━━ RECORDS FOR THIS EXERCISE ━━

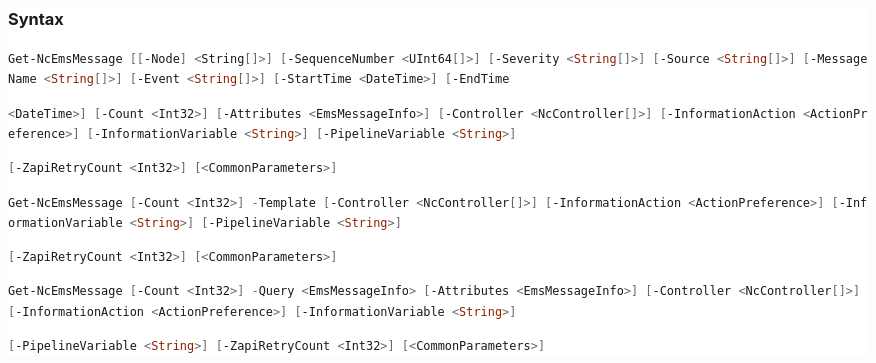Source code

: 
### Syntax
```PowerShell
Get-NcEmsMessage [[-Node] <String[]>] [-SequenceNumber <UInt64[]>] [-Severity <String[]>] [-Source <String[]>] [-MessageName <String[]>] [-Event <String[]>] [-StartTime <DateTime>] [-EndTime 
```
```PowerShell
<DateTime>] [-Count <Int32>] [-Attributes <EmsMessageInfo>] [-Controller <NcController[]>] [-InformationAction <ActionPreference>] [-InformationVariable <String>] [-PipelineVariable <String>] 
```
```PowerShell
[-ZapiRetryCount <Int32>] [<CommonParameters>]
```
```PowerShell
Get-NcEmsMessage [-Count <Int32>] -Template [-Controller <NcController[]>] [-InformationAction <ActionPreference>] [-InformationVariable <String>] [-PipelineVariable <String>] 
```
```PowerShell
[-ZapiRetryCount <Int32>] [<CommonParameters>]
```
```PowerShell
Get-NcEmsMessage [-Count <Int32>] -Query <EmsMessageInfo> [-Attributes <EmsMessageInfo>] [-Controller <NcController[]>] [-InformationAction <ActionPreference>] [-InformationVariable <String>] 
```
```PowerShell
[-PipelineVariable <String>] [-ZapiRetryCount <Int32>] [<CommonParameters>]
```
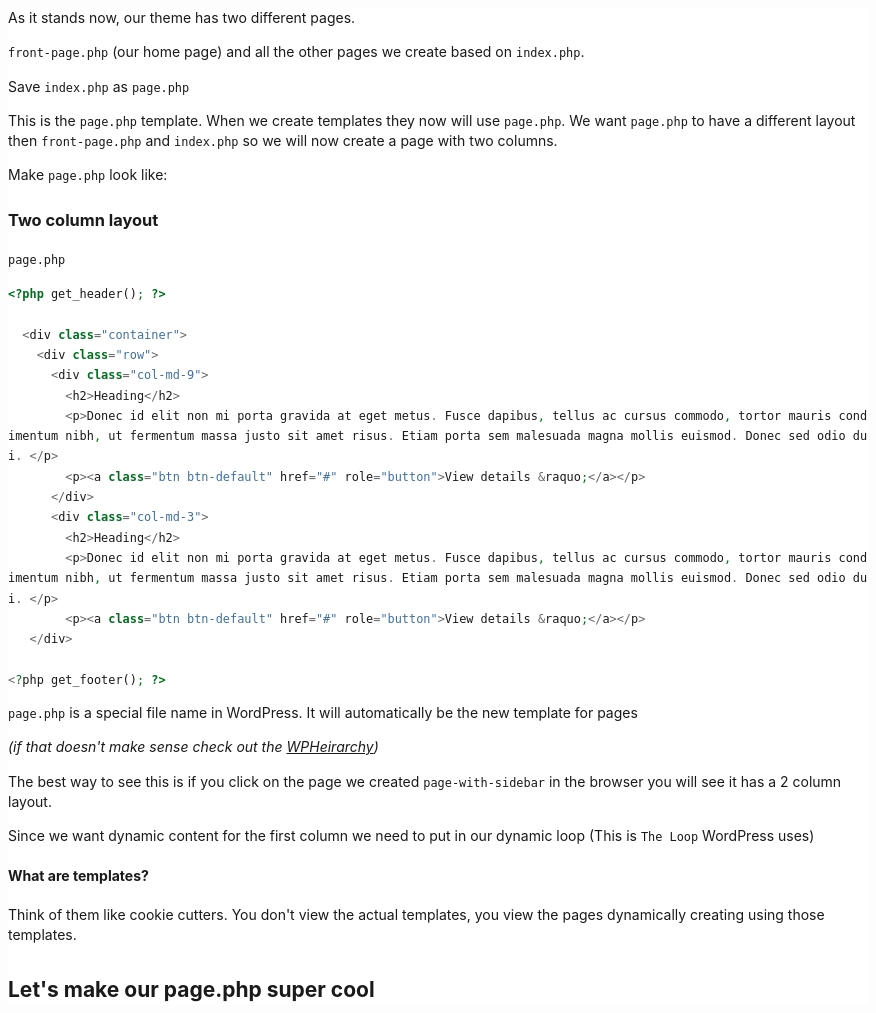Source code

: As it stands now, our theme has two different pages.

`front-page.php` (our home page) and all the other pages we create based on `index.php`.

Save `index.php` as `page.php`

This is the `page.php` template. When we create templates they now will use `page.php`. We want `page.php` to have a different layout then `front-page.php` and `index.php` so we will now create a page with two columns.

Make `page.php` look like:

### Two column layout

`page.php`

```php
<?php get_header(); ?>

  <div class="container">
    <div class="row">
      <div class="col-md-9">
        <h2>Heading</h2>
        <p>Donec id elit non mi porta gravida at eget metus. Fusce dapibus, tellus ac cursus commodo, tortor mauris condimentum nibh, ut fermentum massa justo sit amet risus. Etiam porta sem malesuada magna mollis euismod. Donec sed odio dui. </p>
        <p><a class="btn btn-default" href="#" role="button">View details &raquo;</a></p>
      </div>
      <div class="col-md-3">
        <h2>Heading</h2>
        <p>Donec id elit non mi porta gravida at eget metus. Fusce dapibus, tellus ac cursus commodo, tortor mauris condimentum nibh, ut fermentum massa justo sit amet risus. Etiam porta sem malesuada magna mollis euismod. Donec sed odio dui. </p>
        <p><a class="btn btn-default" href="#" role="button">View details &raquo;</a></p>
   </div>

<?php get_footer(); ?>
```

`page.php` is a special file name in WordPress. It will automatically be the new template for pages

_(if that doesn't make sense check out the [WPHeirarchy](http://www.elegantthemes.com/blog/tips-tricks/understanding-the-wordpress-template-hierarchy))_

The best way to see this is if you click on the page we created `page-with-sidebar` in the browser you will see it has a 2 column layout.

Since we want dynamic content for the first column we need to put in our dynamic loop (This is `The Loop` WordPress uses)

#### What are templates?
Think of them like cookie cutters. You don't view the actual templates, you view the pages dynamically creating using those templates.

## Let's make our page.php super cool

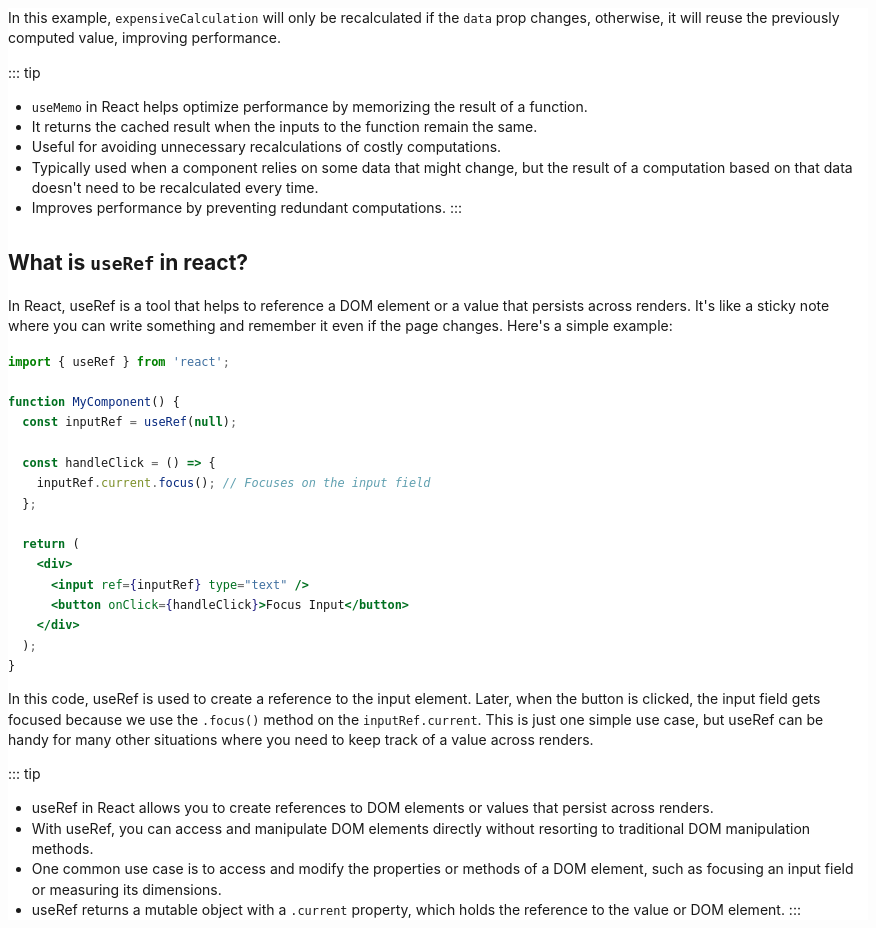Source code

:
 ```jsx {4-7}
```

In this example, `expensiveCalculation` will only be recalculated if the `data` prop changes, otherwise, it will reuse the previously computed value, improving performance.

::: tip
- `useMemo` in React helps optimize performance by memorizing the result of a function.
- It returns the cached result when the inputs to the function remain the same.
- Useful for avoiding unnecessary recalculations of costly computations.
- Typically used when a component relies on some data that might change, but the result of a computation based on that data doesn't need to be recalculated every time.
- Improves performance by preventing redundant computations.
:::

## What is `useRef` in react?

In React, useRef is a tool that helps to reference a DOM element or a value that persists across renders. It's like a sticky note where you can write something and remember it even if the page changes. Here's a simple example:

```jsx {4,7,12}
import { useRef } from 'react';

function MyComponent() {
  const inputRef = useRef(null);

  const handleClick = () => {
    inputRef.current.focus(); // Focuses on the input field
  };

  return (
    <div>
      <input ref={inputRef} type="text" />
      <button onClick={handleClick}>Focus Input</button>
    </div>
  );
}
```

In this code, useRef is used to create a reference to the input element. Later, when the button is clicked, the input field gets focused because we use the `.focus()` method on the `inputRef.current`. This is just one simple use case, but useRef can be handy for many other situations where you need to keep track of a value across renders.

::: tip
- useRef in React allows you to create references to DOM elements or values that persist across renders.
- With useRef, you can access and manipulate DOM elements directly without resorting to traditional DOM manipulation methods.
- One common use case is to access and modify the properties or methods of a DOM element, such as focusing an input field or measuring its dimensions.
- useRef returns a mutable object with a `.current` property, which holds the reference to the value or DOM element.
:::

━━━

WHAT TO PRODUCE:
Going through the entries above, tally each line that has the word "Attributes". Answer with the number only.

REPLY TO THE TASK:
2